What then is the method of philosophy? Or perhaps we should ask what the methods are? Or whether there is any particular set of methods. Or whether philosophy is characterized by method. Before we go ahead let us remember that regardless of the selectivity of the subject matters of philosophy, it seems that it remains to have the world as focus. However, what is method? It is the subject whose object is not the direct world as object but the subject whose object is the subjects (mathematics, science and so on) themselves. But these subjects are also in the world and so even as study of method, philosophy is about the world.

=== Information shown ===
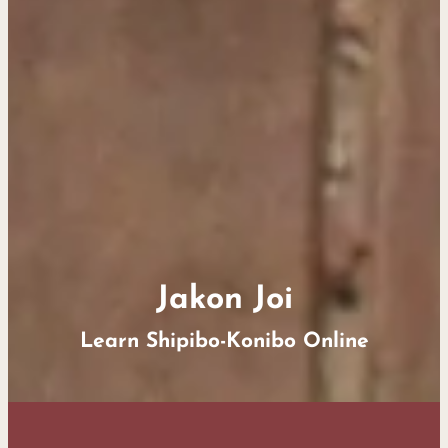
Jakon Joi
Learn Shipibo-Konibo Online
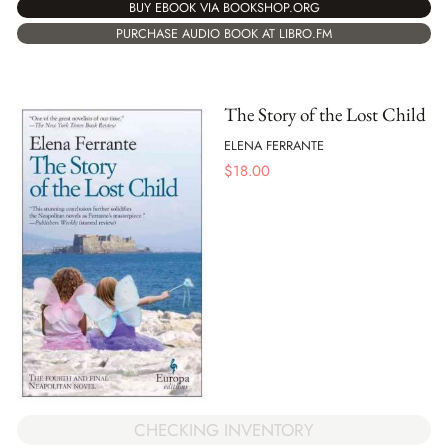
BUY EBOOK VIA BOOKSHOP.ORG
PURCHASE AUDIO BOOK AT LIBRO.FM
The Story of the Lost Child
ELENA FERRANTE
$
18.00
CHECKING INVENTORY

=== Check your understanding ===
**A)** List every sentence in the passage on philosophy's method that ends with a question mark.
**B)** Reproduce the passage on philosophy's method word for word, everything from "What then is" down to "about the world.".
The lines are separate material, apart from the passage on philosophy's method.

=== Expected responses ===
**A)**
What then is the method of philosophy?
Or perhaps we should ask what the methods are?
However, what is method?

**B)**
What then is the method of philosophy? Or perhaps we should ask what the methods are? Or whether there is any particular set of methods. Or whether philosophy is characterized by method. Before we go ahead let us remember that regardless of the selectivity of the subject matters of philosophy, it seems that it remains to have the world as focus. However, what is method? It is the subject whose object is not the direct world as object but the subject whose object is the subjects (mathematics, science and so on) themselves. But these subjects are also in the world and so even as study of method, philosophy is about the world.